NVIDIA, the pioneer in GPU technology and leader in accelerated computing, is seeking a Senior Site Reliability Engineer to spearhead the management of their large-scale GPU clusters. This role sits at the intersection of AI innovation and infrastructure management, supporting critical AI workloads across multiple teams and projects. The position offers an opportunity to work with cutting-edge technology in AI and machine learning infrastructure.
The role demands expertise in managing high-performance computing environments, with a focus on GPU clusters that power AI workloads. You'll be responsible for designing, deploying, and maintaining these systems while ensuring optimal performance and reliability. The position requires strong technical skills in cloud computing, containerization, and automation, along with the ability to work in a multi-cloud environment.

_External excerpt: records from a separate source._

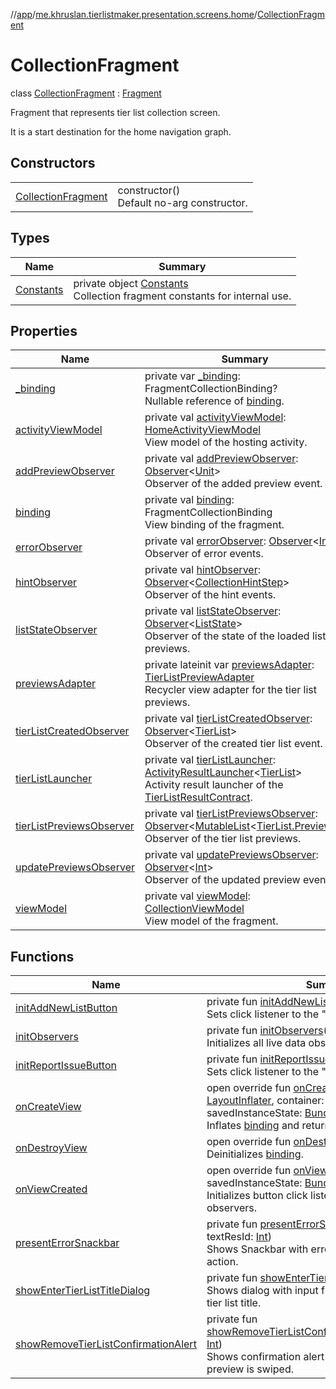 //[app](../../../index.md)/[me.khruslan.tierlistmaker.presentation.screens.home](../index.md)/[CollectionFragment](index.md)

# CollectionFragment

class [CollectionFragment](index.md) : [Fragment](https://developer.android.com/reference/kotlin/androidx/fragment/app/Fragment.html)

Fragment that represents tier list collection screen.

It is a start destination for the home navigation graph.

## Constructors

| | |
|---|---|
| [CollectionFragment](-collection-fragment.md) | constructor()<br>Default no-arg constructor. |

## Types

| Name | Summary |
|---|---|
| [Constants](-constants/index.md) | private object [Constants](-constants/index.md)<br>Collection fragment constants for internal use. |

## Properties

| Name | Summary |
|---|---|
| [_binding](_binding.md) | private var [_binding](_binding.md): FragmentCollectionBinding?<br>Nullable reference of [binding](binding.md). |
| [activityViewModel](activity-view-model.md) | private val [activityViewModel](activity-view-model.md): [HomeActivityViewModel](../../me.khruslan.tierlistmaker.presentation.viewmodels/-home-activity-view-model/index.md)<br>View model of the hosting activity. |
| [addPreviewObserver](add-preview-observer.md) | private val [addPreviewObserver](add-preview-observer.md): [Observer](https://developer.android.com/reference/kotlin/androidx/lifecycle/Observer.html)&lt;[Unit](https://kotlinlang.org/api/latest/jvm/stdlib/kotlin/-unit/index.html)&gt;<br>Observer of the added preview event. |
| [binding](binding.md) | private val [binding](binding.md): FragmentCollectionBinding<br>View binding of the fragment. |
| [errorObserver](error-observer.md) | private val [errorObserver](error-observer.md): [Observer](https://developer.android.com/reference/kotlin/androidx/lifecycle/Observer.html)&lt;[Int](https://kotlinlang.org/api/latest/jvm/stdlib/kotlin/-int/index.html)&gt;<br>Observer of error events. |
| [hintObserver](hint-observer.md) | private val [hintObserver](hint-observer.md): [Observer](https://developer.android.com/reference/kotlin/androidx/lifecycle/Observer.html)&lt;[CollectionHintStep](../../me.khruslan.tierlistmaker.presentation.utils.hints.collection/-collection-hint-step/index.md)&gt;<br>Observer of the hint events. |
| [listStateObserver](list-state-observer.md) | private val [listStateObserver](list-state-observer.md): [Observer](https://developer.android.com/reference/kotlin/androidx/lifecycle/Observer.html)&lt;[ListState](../../me.khruslan.tierlistmaker.presentation.models/-list-state/index.md)&gt;<br>Observer of the state of the loaded list of previews. |
| [previewsAdapter](previews-adapter.md) | private lateinit var [previewsAdapter](previews-adapter.md): [TierListPreviewAdapter](../../me.khruslan.tierlistmaker.presentation.adapters/-tier-list-preview-adapter/index.md)<br>Recycler view adapter for the tier list previews. |
| [tierListCreatedObserver](tier-list-created-observer.md) | private val [tierListCreatedObserver](tier-list-created-observer.md): [Observer](https://developer.android.com/reference/kotlin/androidx/lifecycle/Observer.html)&lt;[TierList](../../me.khruslan.tierlistmaker.data.models.tierlist/-tier-list/index.md)&gt;<br>Observer of the created tier list event. |
| [tierListLauncher](tier-list-launcher.md) | private val [tierListLauncher](tier-list-launcher.md): [ActivityResultLauncher](https://developer.android.com/reference/kotlin/androidx/activity/result/ActivityResultLauncher.html)&lt;[TierList](../../me.khruslan.tierlistmaker.data.models.tierlist/-tier-list/index.md)&gt;<br>Activity result launcher of the [TierListResultContract](../../me.khruslan.tierlistmaker.presentation.utils.navigation/-tier-list-result-contract/index.md). |
| [tierListPreviewsObserver](tier-list-previews-observer.md) | private val [tierListPreviewsObserver](tier-list-previews-observer.md): [Observer](https://developer.android.com/reference/kotlin/androidx/lifecycle/Observer.html)&lt;[MutableList](https://kotlinlang.org/api/latest/jvm/stdlib/kotlin.collections/-mutable-list/index.html)&lt;[TierList.Preview](../../me.khruslan.tierlistmaker.data.models.tierlist/-tier-list/-preview/index.md)&gt;&gt;<br>Observer of the tier list previews. |
| [updatePreviewsObserver](update-previews-observer.md) | private val [updatePreviewsObserver](update-previews-observer.md): [Observer](https://developer.android.com/reference/kotlin/androidx/lifecycle/Observer.html)&lt;[Int](https://kotlinlang.org/api/latest/jvm/stdlib/kotlin/-int/index.html)&gt;<br>Observer of the updated preview event. |
| [viewModel](view-model.md) | private val [viewModel](view-model.md): [CollectionViewModel](../../me.khruslan.tierlistmaker.presentation.viewmodels/-collection-view-model/index.md)<br>View model of the fragment. |

## Functions

| Name | Summary |
|---|---|
| [initAddNewListButton](init-add-new-list-button.md) | private fun [initAddNewListButton](init-add-new-list-button.md)()<br>Sets click listener to the &quot;Add new list&quot; button. |
| [initObservers](init-observers.md) | private fun [initObservers](init-observers.md)()<br>Initializes all live data observers. |
| [initReportIssueButton](init-report-issue-button.md) | private fun [initReportIssueButton](init-report-issue-button.md)()<br>Sets click listener to the &quot;Report the issue&quot; button. |
| [onCreateView](on-create-view.md) | open override fun [onCreateView](on-create-view.md)(inflater: [LayoutInflater](https://developer.android.com/reference/kotlin/android/view/LayoutInflater.html), container: [ViewGroup](https://developer.android.com/reference/kotlin/android/view/ViewGroup.html)?, savedInstanceState: [Bundle](https://developer.android.com/reference/kotlin/android/os/Bundle.html)?): [View](https://developer.android.com/reference/kotlin/android/view/View.html)<br>Inflates [binding](binding.md) and returns its root. |
| [onDestroyView](on-destroy-view.md) | open override fun [onDestroyView](on-destroy-view.md)()<br>Deinitializes [binding](binding.md). |
| [onViewCreated](on-view-created.md) | open override fun [onViewCreated](on-view-created.md)(view: [View](https://developer.android.com/reference/kotlin/android/view/View.html), savedInstanceState: [Bundle](https://developer.android.com/reference/kotlin/android/os/Bundle.html)?)<br>Initializes button click listeners and live data observers. |
| [presentErrorSnackbar](present-error-snackbar.md) | private fun [presentErrorSnackbar](present-error-snackbar.md)(@[StringRes ](https://developer.android.com/reference/kotlin/androidx/annotation/StringRes.html)textResId: [Int](https://kotlinlang.org/api/latest/jvm/stdlib/kotlin/-int/index.html))<br>Shows Snackbar with error message and &quot;Refresh&quot; action. |
| [showEnterTierListTitleDialog](show-enter-tier-list-title-dialog.md) | private fun [showEnterTierListTitleDialog](show-enter-tier-list-title-dialog.md)()<br>Shows dialog with input field that asks user to enter tier list title. |
| [showRemoveTierListConfirmationAlert](show-remove-tier-list-confirmation-alert.md) | private fun [showRemoveTierListConfirmationAlert](show-remove-tier-list-confirmation-alert.md)(tierListIndex: [Int](https://kotlinlang.org/api/latest/jvm/stdlib/kotlin/-int/index.html))<br>Shows confirmation alert for removing tier list when preview is swiped. |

As a Senior SRE, you'll collaborate with researchers, AI engineers, and infrastructure teams, contributing to NVIDIA's mission of accelerating the next wave of artificial intelligence. The role offers competitive compensation ($184,000 - $356,500) plus equity, and the opportunity to work with a company at the forefront of AI and digital twins technology. You'll be part of a team that values operational excellence and innovation, working on projects that directly impact the future of machine learning and artificial intelligence.
The ideal candidate will bring 7+ years of software engineering experience, with specific expertise in GPU clusters or similar high-performance computing environments. This role is perfect for someone who combines technical expertise with a passion for operational excellence and automation, and who thrives in a fast-paced, innovative environment.